8 baby items you don't really need
As a new parent, it's easy to get overwhelmed by the number of baby products available to purchase.
The baby industry is enormous, and it can be hard to know what you really need to buy new. It's no secret that raising kids can be costly, so as a mum of two, with the help of our fans, I have created a list of 8 baby items that may not be essential for new parents and may not provide much value for the money. You can save some space and a small fortune by skipping these items or purchasing them secondhand if you do find them necessary.
Let's face it, sometimes less is more – and better for the planet too!
- Baby shoes/booties - funnily enough, newborns don't need shoes as they don't walk yet. In my experience, booties are also renowned for constantly falling off. Socks or onesies with feet are a much easier solution if you need to keep those little tootsies warm over winter!
- Changing table – a dedicated changing table can take up a lot of space and be expensive if purchased brand new. Many parents use a changing pad on top of a dresser instead or simply pop it on the floor if you have a wriggler. In saying this, they can 100% save your back, but again, they are only used for a short duration, so it's best to buy secondhand and resell when you are done with it!
- Baby bath – often unnecessary as a newborn can be bathed in a sink, in the shower with a parent, or regular bathtub with proper support. They often don't need to be washed every day, either.
- Bassinet/cot – another big ticket item, and a must-have for some children (including my firstborn), these items are redundant if you choose to co-sleep*, which is becoming increasingly popular.
- Portable white noise – the latest fad in sleeping aids, while it can be helpful, it doesn't work for all children. The latest research also shows they can contribute to infant hearing loss due to decibels and proximity of use.
- Baby bouncer or swing – can be helpful for soothing a fussy baby, they are not essential and may be used for only a short period.
- Nappy bin – a regular bin works just as well (if dealt to swiftly!).

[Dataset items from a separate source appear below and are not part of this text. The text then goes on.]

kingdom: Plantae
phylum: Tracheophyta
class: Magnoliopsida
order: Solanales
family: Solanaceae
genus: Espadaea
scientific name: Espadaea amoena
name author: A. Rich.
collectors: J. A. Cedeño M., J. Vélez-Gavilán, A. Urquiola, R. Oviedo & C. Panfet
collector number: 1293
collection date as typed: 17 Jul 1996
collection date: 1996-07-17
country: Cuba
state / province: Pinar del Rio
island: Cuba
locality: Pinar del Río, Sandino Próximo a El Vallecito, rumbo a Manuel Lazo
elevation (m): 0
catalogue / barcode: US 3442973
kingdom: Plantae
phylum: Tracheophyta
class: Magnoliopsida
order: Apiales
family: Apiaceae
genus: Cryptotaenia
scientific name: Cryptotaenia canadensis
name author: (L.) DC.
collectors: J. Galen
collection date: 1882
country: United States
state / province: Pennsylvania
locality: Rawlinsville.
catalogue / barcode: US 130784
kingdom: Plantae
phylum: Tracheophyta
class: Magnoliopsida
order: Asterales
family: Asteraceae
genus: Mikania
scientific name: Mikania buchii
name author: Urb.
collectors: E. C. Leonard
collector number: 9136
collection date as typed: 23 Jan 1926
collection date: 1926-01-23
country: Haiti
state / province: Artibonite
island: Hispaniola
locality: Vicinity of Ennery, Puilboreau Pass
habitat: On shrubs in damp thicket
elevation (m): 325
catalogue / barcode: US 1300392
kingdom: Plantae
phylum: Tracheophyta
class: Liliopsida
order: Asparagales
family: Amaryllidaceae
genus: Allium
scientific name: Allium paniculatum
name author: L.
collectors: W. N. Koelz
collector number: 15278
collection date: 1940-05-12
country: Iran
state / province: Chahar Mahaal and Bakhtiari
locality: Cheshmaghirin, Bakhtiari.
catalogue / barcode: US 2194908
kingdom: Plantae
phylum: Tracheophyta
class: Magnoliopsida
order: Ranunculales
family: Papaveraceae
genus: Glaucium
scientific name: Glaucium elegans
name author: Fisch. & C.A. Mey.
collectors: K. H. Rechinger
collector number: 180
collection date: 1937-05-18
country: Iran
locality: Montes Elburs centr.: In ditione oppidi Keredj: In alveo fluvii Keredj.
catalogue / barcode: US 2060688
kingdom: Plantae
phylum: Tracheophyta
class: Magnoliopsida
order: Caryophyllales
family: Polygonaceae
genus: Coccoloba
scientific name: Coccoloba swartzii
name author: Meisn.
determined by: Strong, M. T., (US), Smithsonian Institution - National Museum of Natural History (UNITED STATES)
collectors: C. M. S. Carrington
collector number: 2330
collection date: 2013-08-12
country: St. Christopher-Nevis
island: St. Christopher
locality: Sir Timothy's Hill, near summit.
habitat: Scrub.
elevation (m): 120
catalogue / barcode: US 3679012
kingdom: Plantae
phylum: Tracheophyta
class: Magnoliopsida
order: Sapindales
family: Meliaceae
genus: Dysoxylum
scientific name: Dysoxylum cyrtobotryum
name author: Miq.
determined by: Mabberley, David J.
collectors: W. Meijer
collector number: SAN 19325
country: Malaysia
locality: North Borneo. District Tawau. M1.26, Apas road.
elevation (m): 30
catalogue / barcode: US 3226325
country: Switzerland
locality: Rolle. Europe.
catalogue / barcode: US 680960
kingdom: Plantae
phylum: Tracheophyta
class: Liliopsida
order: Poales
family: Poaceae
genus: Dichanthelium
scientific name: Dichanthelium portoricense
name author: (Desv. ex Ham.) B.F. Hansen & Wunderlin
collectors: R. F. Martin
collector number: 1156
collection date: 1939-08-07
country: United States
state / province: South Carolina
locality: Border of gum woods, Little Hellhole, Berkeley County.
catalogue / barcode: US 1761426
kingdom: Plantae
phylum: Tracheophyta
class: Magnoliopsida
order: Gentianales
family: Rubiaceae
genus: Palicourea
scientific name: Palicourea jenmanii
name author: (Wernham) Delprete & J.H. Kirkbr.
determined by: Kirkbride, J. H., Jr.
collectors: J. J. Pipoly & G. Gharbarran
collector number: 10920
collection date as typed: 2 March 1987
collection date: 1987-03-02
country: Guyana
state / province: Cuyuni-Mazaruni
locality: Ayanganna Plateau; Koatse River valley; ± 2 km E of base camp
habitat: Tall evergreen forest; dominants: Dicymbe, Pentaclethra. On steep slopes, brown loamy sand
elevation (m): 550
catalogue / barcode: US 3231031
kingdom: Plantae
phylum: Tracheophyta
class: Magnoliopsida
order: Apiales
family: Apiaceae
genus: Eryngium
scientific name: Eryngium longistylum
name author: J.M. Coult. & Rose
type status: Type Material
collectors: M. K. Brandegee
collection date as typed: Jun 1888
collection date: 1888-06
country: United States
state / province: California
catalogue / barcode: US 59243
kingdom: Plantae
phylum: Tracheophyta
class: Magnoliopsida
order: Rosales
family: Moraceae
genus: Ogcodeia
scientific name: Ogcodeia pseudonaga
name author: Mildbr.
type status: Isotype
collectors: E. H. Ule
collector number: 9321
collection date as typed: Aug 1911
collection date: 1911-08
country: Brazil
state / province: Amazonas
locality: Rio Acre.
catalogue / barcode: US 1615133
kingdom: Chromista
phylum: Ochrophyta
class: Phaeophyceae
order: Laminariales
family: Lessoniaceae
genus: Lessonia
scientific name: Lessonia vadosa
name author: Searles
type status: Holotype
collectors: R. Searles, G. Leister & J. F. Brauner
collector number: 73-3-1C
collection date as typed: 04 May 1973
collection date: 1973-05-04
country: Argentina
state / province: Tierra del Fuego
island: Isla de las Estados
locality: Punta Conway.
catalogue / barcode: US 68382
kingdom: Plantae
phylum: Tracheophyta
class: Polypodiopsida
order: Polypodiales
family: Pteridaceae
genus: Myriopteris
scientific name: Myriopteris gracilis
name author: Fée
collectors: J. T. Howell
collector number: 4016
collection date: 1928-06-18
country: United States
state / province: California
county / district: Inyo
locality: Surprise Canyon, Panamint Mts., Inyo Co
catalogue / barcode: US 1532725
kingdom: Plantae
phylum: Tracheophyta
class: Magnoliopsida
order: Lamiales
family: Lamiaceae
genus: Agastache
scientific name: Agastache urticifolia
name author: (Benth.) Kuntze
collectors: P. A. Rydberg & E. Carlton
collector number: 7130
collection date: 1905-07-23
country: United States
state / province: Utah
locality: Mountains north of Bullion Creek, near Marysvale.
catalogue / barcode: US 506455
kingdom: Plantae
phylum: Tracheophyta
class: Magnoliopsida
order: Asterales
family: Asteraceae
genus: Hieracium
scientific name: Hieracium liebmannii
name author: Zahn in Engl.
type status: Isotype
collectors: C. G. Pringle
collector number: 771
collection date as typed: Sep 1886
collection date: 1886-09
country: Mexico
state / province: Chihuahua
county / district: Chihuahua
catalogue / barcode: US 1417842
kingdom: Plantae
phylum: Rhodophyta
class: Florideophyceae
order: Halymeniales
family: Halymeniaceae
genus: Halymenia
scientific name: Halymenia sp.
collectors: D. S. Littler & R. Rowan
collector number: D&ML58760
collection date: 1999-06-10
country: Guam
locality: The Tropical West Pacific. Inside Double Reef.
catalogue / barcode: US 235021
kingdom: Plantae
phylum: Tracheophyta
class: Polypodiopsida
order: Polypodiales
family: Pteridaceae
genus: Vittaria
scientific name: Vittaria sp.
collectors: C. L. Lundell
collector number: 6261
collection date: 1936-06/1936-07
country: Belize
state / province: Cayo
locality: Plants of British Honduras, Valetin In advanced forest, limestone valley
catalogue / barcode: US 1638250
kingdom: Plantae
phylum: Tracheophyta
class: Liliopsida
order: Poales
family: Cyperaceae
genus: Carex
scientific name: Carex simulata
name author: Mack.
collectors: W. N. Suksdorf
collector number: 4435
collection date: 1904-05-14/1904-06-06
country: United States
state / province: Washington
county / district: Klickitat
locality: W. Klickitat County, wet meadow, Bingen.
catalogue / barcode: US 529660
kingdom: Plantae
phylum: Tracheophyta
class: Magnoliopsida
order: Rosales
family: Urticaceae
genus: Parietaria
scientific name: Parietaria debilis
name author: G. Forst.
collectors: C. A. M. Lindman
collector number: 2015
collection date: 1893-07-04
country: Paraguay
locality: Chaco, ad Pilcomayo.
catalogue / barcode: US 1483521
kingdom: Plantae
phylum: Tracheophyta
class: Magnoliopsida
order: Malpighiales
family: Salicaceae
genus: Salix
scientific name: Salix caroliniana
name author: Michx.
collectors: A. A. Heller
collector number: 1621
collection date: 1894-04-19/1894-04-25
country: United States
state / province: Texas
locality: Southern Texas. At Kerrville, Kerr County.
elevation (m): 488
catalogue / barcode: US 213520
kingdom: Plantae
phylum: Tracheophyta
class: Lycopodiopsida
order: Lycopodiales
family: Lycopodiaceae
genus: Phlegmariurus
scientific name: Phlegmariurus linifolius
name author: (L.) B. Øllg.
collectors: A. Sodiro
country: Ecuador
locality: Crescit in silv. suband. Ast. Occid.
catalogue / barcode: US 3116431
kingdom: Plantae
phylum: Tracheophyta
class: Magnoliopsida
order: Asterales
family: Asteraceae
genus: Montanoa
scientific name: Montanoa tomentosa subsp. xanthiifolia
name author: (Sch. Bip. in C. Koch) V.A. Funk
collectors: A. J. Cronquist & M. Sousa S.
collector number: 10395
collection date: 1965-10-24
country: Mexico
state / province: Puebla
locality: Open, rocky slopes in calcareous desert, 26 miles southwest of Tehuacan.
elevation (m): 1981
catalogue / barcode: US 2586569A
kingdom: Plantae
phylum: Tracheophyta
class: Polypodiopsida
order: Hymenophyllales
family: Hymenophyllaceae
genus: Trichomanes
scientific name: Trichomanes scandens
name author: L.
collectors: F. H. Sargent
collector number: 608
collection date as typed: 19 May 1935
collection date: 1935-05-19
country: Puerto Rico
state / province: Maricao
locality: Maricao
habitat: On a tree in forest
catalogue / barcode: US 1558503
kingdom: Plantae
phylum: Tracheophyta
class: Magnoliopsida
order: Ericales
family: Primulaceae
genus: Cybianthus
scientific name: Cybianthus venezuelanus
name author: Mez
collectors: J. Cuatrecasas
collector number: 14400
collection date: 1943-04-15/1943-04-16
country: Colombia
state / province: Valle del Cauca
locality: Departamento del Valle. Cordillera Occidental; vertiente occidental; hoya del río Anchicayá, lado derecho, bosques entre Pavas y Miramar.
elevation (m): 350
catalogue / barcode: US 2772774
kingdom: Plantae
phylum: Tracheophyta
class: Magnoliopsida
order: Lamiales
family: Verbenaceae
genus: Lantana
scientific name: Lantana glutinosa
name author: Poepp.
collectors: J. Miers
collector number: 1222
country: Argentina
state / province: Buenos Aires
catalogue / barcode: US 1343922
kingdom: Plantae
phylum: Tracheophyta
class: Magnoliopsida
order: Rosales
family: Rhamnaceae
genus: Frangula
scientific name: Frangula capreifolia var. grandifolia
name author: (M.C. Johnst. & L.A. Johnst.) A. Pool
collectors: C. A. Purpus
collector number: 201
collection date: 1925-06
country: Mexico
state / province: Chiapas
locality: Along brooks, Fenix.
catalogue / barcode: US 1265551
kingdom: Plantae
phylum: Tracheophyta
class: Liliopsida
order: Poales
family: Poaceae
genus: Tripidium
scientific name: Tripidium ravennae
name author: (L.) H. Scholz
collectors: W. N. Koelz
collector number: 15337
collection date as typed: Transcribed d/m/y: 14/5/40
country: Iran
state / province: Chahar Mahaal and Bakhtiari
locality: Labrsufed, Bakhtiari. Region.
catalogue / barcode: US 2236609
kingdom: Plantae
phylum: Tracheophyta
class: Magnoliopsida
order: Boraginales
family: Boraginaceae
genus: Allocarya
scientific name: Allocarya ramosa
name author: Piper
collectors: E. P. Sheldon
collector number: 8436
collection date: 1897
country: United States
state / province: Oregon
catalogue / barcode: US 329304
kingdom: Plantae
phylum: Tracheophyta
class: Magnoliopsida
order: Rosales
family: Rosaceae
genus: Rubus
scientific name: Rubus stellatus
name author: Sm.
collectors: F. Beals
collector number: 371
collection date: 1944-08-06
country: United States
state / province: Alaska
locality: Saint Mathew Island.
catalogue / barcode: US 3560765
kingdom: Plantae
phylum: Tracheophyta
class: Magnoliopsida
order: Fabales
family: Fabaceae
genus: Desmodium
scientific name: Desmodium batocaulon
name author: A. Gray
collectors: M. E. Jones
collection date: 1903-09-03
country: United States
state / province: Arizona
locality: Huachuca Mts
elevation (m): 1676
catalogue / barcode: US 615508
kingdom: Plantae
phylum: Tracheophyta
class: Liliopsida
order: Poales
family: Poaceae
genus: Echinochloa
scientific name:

This is obviously redundant if you choose to use reusables.
- Swaddles – can make a difference to how well newborns sleep in the first 2-3 months, and they generally settle quicker and sleep for longer at each sleep as it reduces chances of baby startling themselves. Swaddling must end when the baby starts rolling (around four months old) or if you choose to co-sleep*. So don't stock up on too many!
Remember that every parent and baby is different, and what works for one may not work for another. If in doubt, buy secondhand if possible!
*Lastly, having a safe sleep space for your baby is crucial. Please do your research before embarking on co-sleeping.